THICKNESS TRANSITIONS IN LYSOLECITHIN FOAM FILMS

Microscopic foam films have been obtained from aqueous palmitoyl lysophosphatidylcholine (lyso PC) solutions and the effect of the monovalent Na+ and divalent Ca2+ on their equilibrium thickness has been studied. At low NaCl concentrations. silver-coloured films have been obtained. A thickness transition zone is found with increase in NaCl concentration, leading to the formation of Newtonian black films (NBF). These results are compared with previous results obtained for microscopic films of non-ionic surfactant solutions. A remarkable effect of divalent Ca2+ on the properties of the films is found. In the interval 0.0001-0.0008 mol dm-3 CaCl2, NBF are obtained. When the electrolyte concentration (C(el)) is increased to 0.001 mol dm-3 CaCl2 a transition from NBF to silver films is observed. The thickness of these films decreases with further increase in C(el) until transitions to common black films, and subsequently again to NBF, are observed. This result is interpreted as due to specific interaction of Ca2+ ions with the intrinsically uncharged phospholipid head groups. In the case of lyso PC foam films with CaCl2 added, direct measurements of the disjoining pressure vs thickness (PI (h)) isotherms have been performed and a barrier-like transition to NBF is found. The results are discussed in connection with the predictions of the DLVO theory. In the case of NaCl, the diffuse electric layer potential (phi-0 and charge density (sigma-0) are low, similar to the results obtained for non-ionic surfactant films.
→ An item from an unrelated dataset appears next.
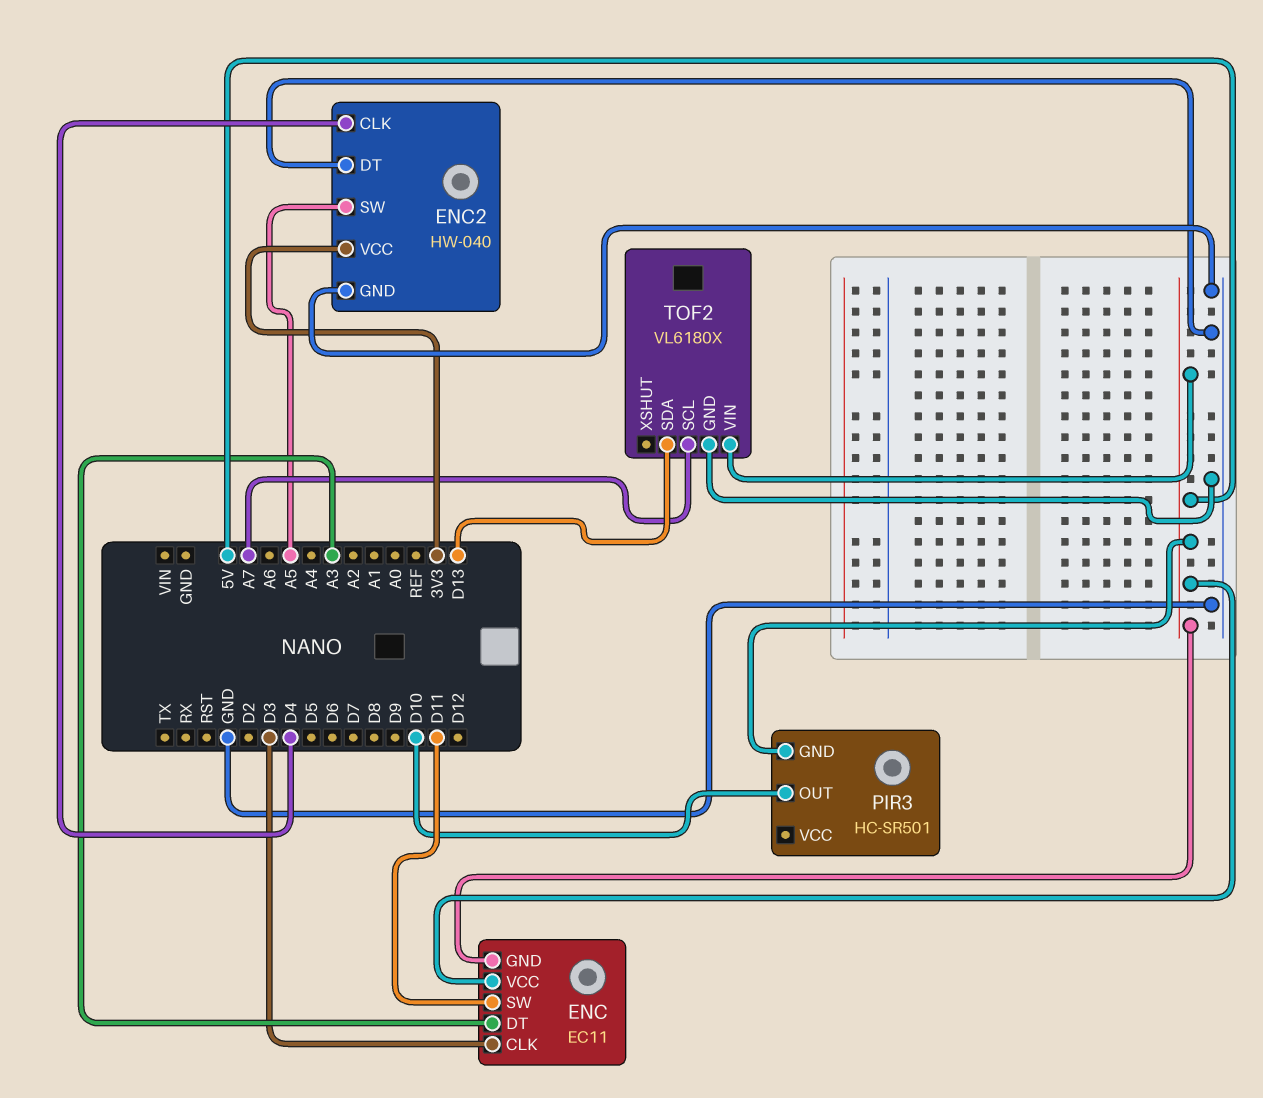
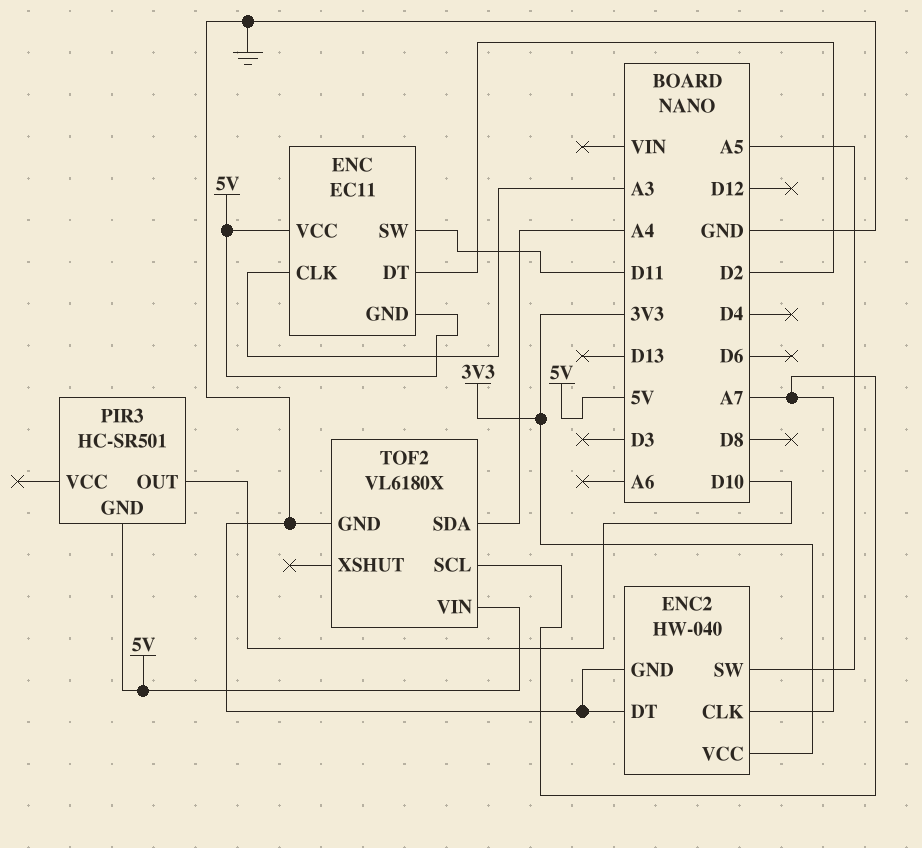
ENC pin CLK: D3 -> A3
ENC pin DT: A3 -> D2
ENC2 pin CLK: D4 -> A7
TOF2 pin SDA: D13 -> A4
In the case of CaCl2, an increase in C(el) leads to an increase in phi-0 and sigma-0, which is interpreted as due to increased divalent ion binding. The comparison between the experimental PI (h) isotherms and the theoretical predictions shows that in the cases of low phi-0 and sigma-0 studied, at constant C(el) electrostatic repulsion under the conditions of constant charge is operative. The results are considered in connection with the possibilities of using the microscopic foam film model for biological studies.